- _Kutipan dokumen_:
+++

Jumat, 02 Maret 2012

Mudharabah


BAB I
Pendahuluan
Mudharabah atau yang disebut qiradh secara mudah dapat diartikan bahwa dua pihak saling melakukan akad, satu pihak memberikan modal, sedang satu pihak yang lain menjalankan modal untuk berbisnis agar tercipta keuntungan bagi kedua belah pihak. Kemudian keuntungan tersebut dibagi sesuai dengan perjanjian atau kesepakatan yang berlaku.
Sebagai makhluk sosial, kebutuhan akan kerja sama antara satu pihak dengan pihak lain guna meningkatkan taraf perekonomian dan kebutuhan hidup, atau keperluan-keperluan lain, tidak bisa diabaikan. Kenyataan menunjukkan bahwa di antara sebagian manusia memiliki modal, tetapi tidak bisa menjalankan usaha-usaha produktif, atau memiliki modal besar dan bisa berusaha produktif, tetapi berkeinginan membantu orang lain yang kurang mampu dengan jalan mengalihkan sebagian modal kepada pihak yang memerlukan. Disisi lain,tidak jarang pula ditemui orang-orang yang memiliki kemampuan dan keahlian berusaha secara produktif, tetapi tidak memiliki atau kekurangan modal usaha. Berdasar kenyataan itulah, sangat diperlukan adanya kerja sama pemilik modal dengan orang-orang yang tidak mempunyai atau kekurangan modal. Pada bentuk kerja sama seperti ini, pihak miskin yang kekurangan modal itu akan sangat terbantu, dan para pemilik modal pun tidak pula dirugikan karena pemindahan modalnya kepada pihak lain tersebut.
Para pemilki modal yang tidak mempunyai keahlian berusaha dalam bentuk yang produktif akan terpelihara harta yang dimilikinya itu serta akan menerima sebagian keuntungan dsebabkan investasi yang diberikannya. Bagi pemilik modalyang sanggup menjalankan usaha produktif, langkah pemberian modalyang dilakukannya  kepada pihak lain akan mendapatkan keuntungan pula karena investasi yang dia tanamkan dalam usaha dan keuntungan  itu juga merupakan sebagai imbalan atas inflasi nilai mata uang yang selalu terjadi. Di sisi lain, bagi orang yang miskin yang tidak mempunyai  modal, ia sangat terbantu dalam berusaha. Ia bisa berusaha dalam lapangan ekonomi serta terhindar dari pengangguran. Tidak jarang terjadi, karena adanya bantuan modal dari pihak lain itu, orang bisa mengenmbangkan bakatnya dalam lapangan ekonomi, dan bahkan ada diantara mereka akhirnya sampai mencapai tingkat kehidupan sebagai pemilik modal besar.

+++

- _Cuplikan data_:

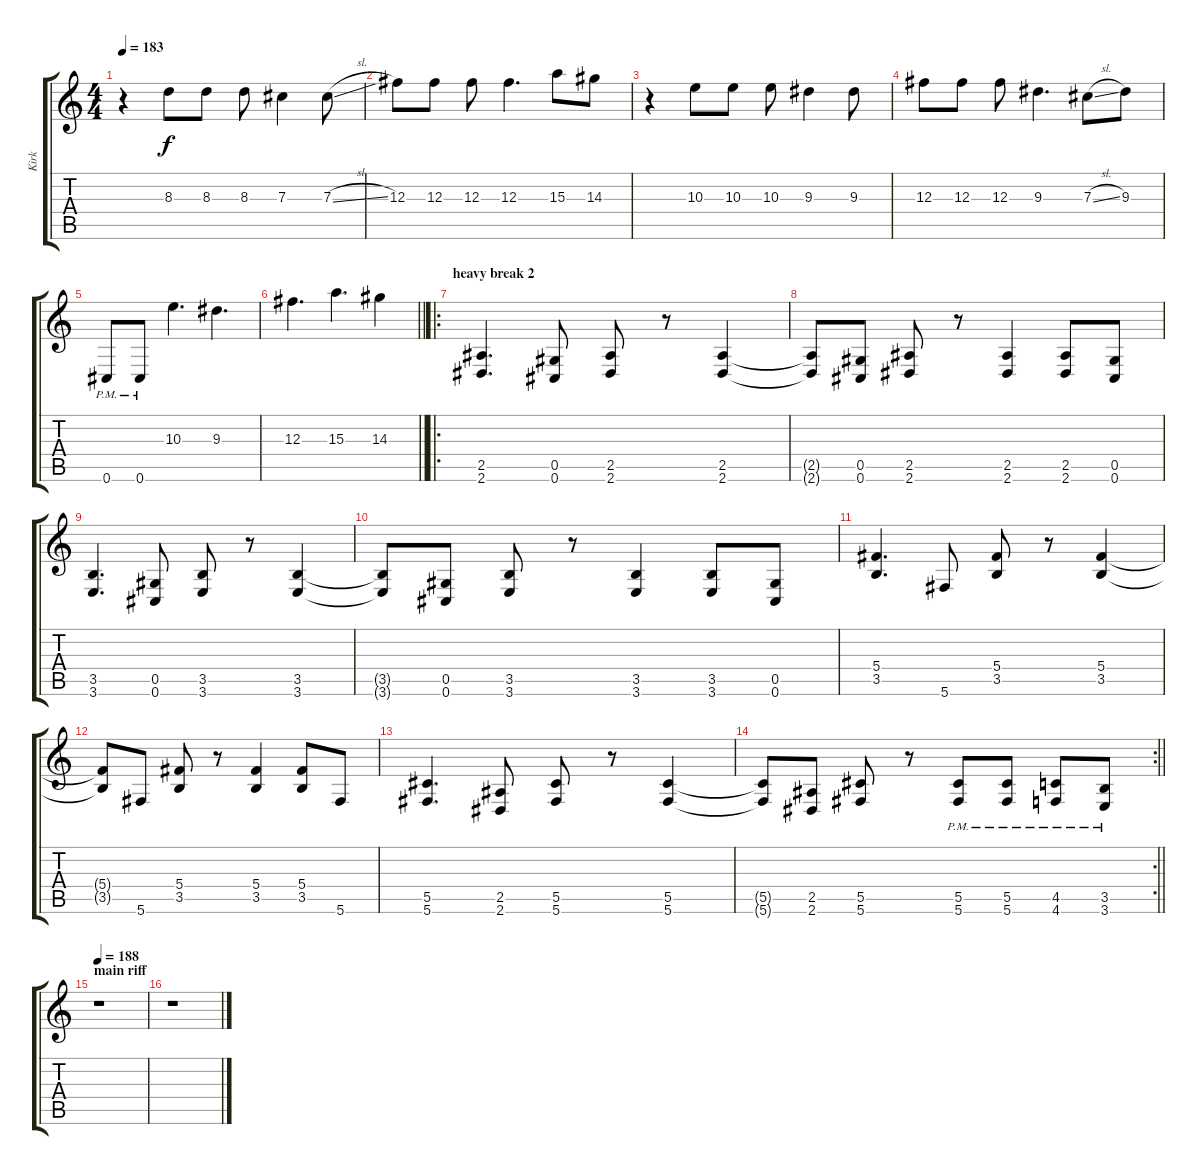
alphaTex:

+++

- _Tugas_:
**1.** Tolong tentukan apakah setiap pernyataan berikut sesuai dengan teks tentang mudharabah, lalu jawab ya atau tidak beserta kutipan persis dari teks yang menjadi penentunya.
(a) Mudharabah juga dikenal dengan sebutan qiradh.
(b) Seluruh keuntungan dalam mudharabah menjadi milik pemilik modal.
(c) Pemilik modal dirugikan karena memindahkan modalnya kepada pihak lain.
**2.** Teruskan teks tentang mudharabah mulai setelah kalimat terakhirnya.

- _Jawaban berurutan_:
**1.**
(a) Ya: "Mudharabah atau yang disebut qiradh"
(b) Tidak: "Kemudian keuntungan tersebut dibagi sesuai dengan perjanjian atau kesepakatan yang berlaku."
(c) Tidak: "para pemilik modal pun tidak pula dirugikan karena pemindahan modalnya kepada pihak lain tersebut."

**2.**
Dan diantara kepentingan sistem qiradh selain untuk  menghilangkan pengangguran, ialah walaupun qiradh itu mengandung perjanjian bahwa keuntungan (laba) untuk kedua-belah pihak entah masing-masing separuhnya atau dengan prosentase yang ditentukan akan tetapi bila terjadi kerugian yang menjalankan modal, dia tetap berhak mendapatkan upah yang wajar yang disebut: ujratul mitsli. Jadi dia (pelaksana) itu tidak ikut rugi, melainkan tetap mendapat keuntungan sebagai upah.
Hukumnya boleh.
Sabda Nabi SAW:
“Tiga macam, padanya mempunyai berkah, ialah:
1.      Menjual sesuatu barang yang ditangguhkan membyarnya kepada waktu tertentu. (suatu  sistim dagang yang mengandung sosial bagi pembeli yang miskin);
2.      Bagi untung; (karena mengandung manfaat bagi orang yang tidak punya modal);
3.      Mencampurkan biji sawi dengan gandum untuk dimakan supaya menjadi kekuatan (seperti denganbubur)”.(H.R Ibnu Majah)
Demikianlah gambaran secra global tentang mudharabah. Praktek ini sudah sering dilakukan oleh masyarakat secara umum, kita dapat melihat praktek ini dilingkungan sekitar kita. Sehingga kita bisa menganalisis hal-hal apa saja yang terjadi pada muamalah tersebut, serta bisa mengkaji penyebab batalnya muamalah dan sahnya muamalah tersebut dilihat dari berbagai aspek. Mudah-mudahan dengan adanya makalah ini bisa menambah wawasan kita sebagai mahasiswa. Kami mohon maaf jika terdapat banyak kesalahan dalm pembuatan makalah ini. Kami menerima kritik dan saran untuk perbaikan pada diri kami sebagai penyusun makalah, karena kami hanyalah manusia biasa yang tak lepas dari khilaf dan salah.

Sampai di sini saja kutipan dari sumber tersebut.